Сепух и Вергине Ханджяны были выходцами из города Ерзнка в Западной Армении, долгое время жили в Ване, там у них родились трое детей. Еще до 1915 года русские офицеры, с которыми дружила семья, посоветовали Ханджянам уехать в Восточную Армению.
У Вергине нашли тяжелую болезнь – методы тогдашней медицины несколько отличались от сегодняшней практики, и ей, рожавшей в последний раз десять лет назад, предписали родить четвертого, во имя собственного спасения. Родился Григор, а Вергине, выздоровев, умерла лишь в глубокой старости.
Летом 1945, сразу после войны, свой первый набор провел ереванский художественный институт, в числе других поступил туда учиться и Григор Ханджян. Учеба прошла отлично, а когда пришла пора защищать диплом, выбрал для работы тему неожиданную и, на первый взгляд, скучную донельзя: что-то о V съезде коммунистов в Лондоне в 1907 году. И что тут думать, скажут многие, сиди себе и изображай вождей пролетариата.
К шаблонам Григор питал отвращение – это был диагноз, осложненный неугомонным геном бунтарства. Он просто не мог отойти от правила, согласно которому на картине в такой тематике в центре композиции должен был фигурировать Ленин, но — в 1951 году, еще при жизни Сталина – вторым выписал не вождя народов, а Степана Шаумяна, упоминания о котором не особенно привечались тогда пропагандой.
Он кажется маленьким сейчас, этот бунт, но в то время дело могло закончиться, если повезет, лишением диплома, но все обошлось, чем была подтверждена справедливость стародавней сентенции о смелости, берущей города. А еще через два года Григор становится самым молодым в Союзе художников Армении, и быстро избирается в правление.
В КПСС Ханджян так и не вступил — от слов "никогда" и "вообще", и это тоже было бунтом, долженствовавшим означать, что высот творческой карьеры и больших "престижных" заказов ему не видать. Так думали все, и он сам, быть может, только ему было все равно – а высоты и заказы сами ложились под ноги.
Ханджян как-то с удивлением отметил, что даже не мог предположить, насколько важную роль в его творчестве сыграет жанр книжной графики, иллюстрации.
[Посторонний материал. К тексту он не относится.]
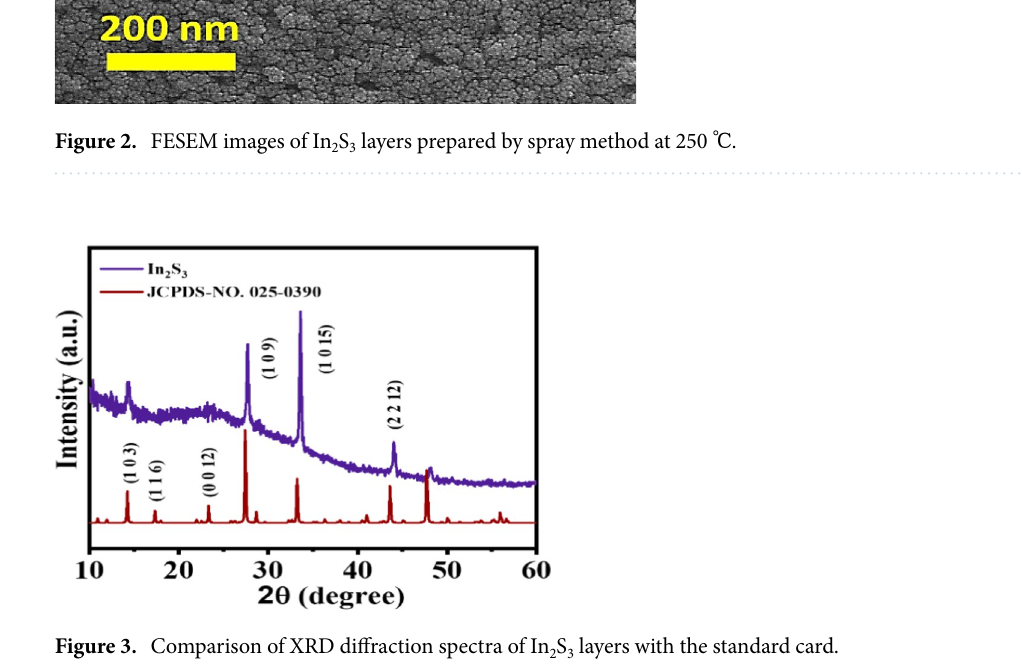
Figure 3. Comparison of XRD diffraction spectra of In 2 S 3 layers with the standard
К нему он обратился еще в институте, вначале иллюстрируя произведения Ованеса Туманяна.
Когда все вокруг, а самое главное – он сам, убедились, что это получилось хорошо, пошли те самые заказы, что могли уйти партийным, да не ушли. Это доказало, впрочем, лишь то, что бесталанных членов КПСС оставлять совсем без работы было не комильфо, а к беспартийному гению они и тогда липли сами.
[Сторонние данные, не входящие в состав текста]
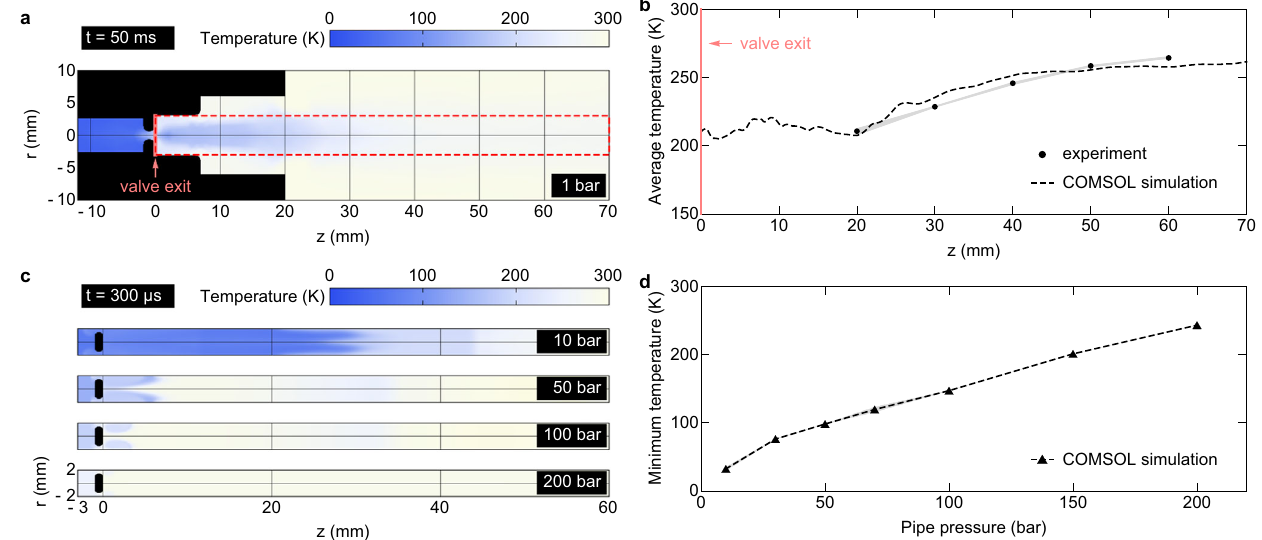
Fig. 2 A temperature drop of an expanding fl uid by COMSOL Multiphysics simulation compared with the experiments. a The buffer chamber with 300 bar suddenly expands to an open space having 1 bar. b The experimental measurement is compared with the time- and space-averaged temperature in the simulation results (0 – 200 ms, red dashed area). c A set of simulations shows the fl uid expansion through the check valve of the compressor outlet to the pipe connecting to the main chamber as a function of the initial pipe pressure. d Minimum temperatures for different pipe pressures. The error bands are the standard deviations of each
Всесоюзная выставка книжной графики в 1965 году проходила в Москве, и Ханджян был полон решимости на ней выставляться. Но он же не мог просто взять – и поучаствовать, с каким-то проходным материалом, или даже очень хорошей графикой, но к какой-нибудь заурядной и заунывной книженции, которую мало кто откроет и еще меньше будет заметивших "картинки". Нет, конечно – Ханджян представил четыре иллюстрации к поэме Паруйра Севака "Несмолкаемая колокольня".
Поэма о Комитасе и Геноциде уже прошумела в Армении, а тогда, хоть и официальное разрешение из Москвы отмечать траурную дату армянской резни было на носу, тема эта по возможности замалчивалась. Но Армения – республика маленькая, шедевр Севака прочли практически все, поэтому настаивать на не-издании книги уже смысла не было.
Руководство республики тоже созрело для этого. Правда, сам Севак, встретившись случайно в городском транспорте с Ханджяном, и узнавший о намерении художника в такой не совсем подходящей обстановке, счел себя обязанным предупредить иллюстратора об огромном риске.
Ханджян – не из трусливых, он отправляет в Москву целых четыре рисунка, каждый – на разворот, получая оттуда ожидаемо восторженные отклики. Странным было то, что восторг выразили официальные устроители, что было как раз сюрпризом. Потом четыре рисунка превратились в девять.
Через некоторое время все девять работ представили в Доме художника, на выставке, посвященной столетию Комитаса. Прямо в зале к Ханджяну подошел первый секретарь ЦК республики Антон Кочинян – говорят, он вопросительно и требовательно посмотрел в глаза мастеру.
"Надо издавать", — сказал Ханджян, и распоряжение о запуске проекта было дано мгновенно.
А еще рассказывают, что ту выставку все-таки закрыли немного раньше объявленного срока – по вечерам, с наступление темноты, люди зажигали свечи у дверей Дома художника, и это молчаливое освещение почему-то сильно обеспокоило ответственных товарищей в Москве.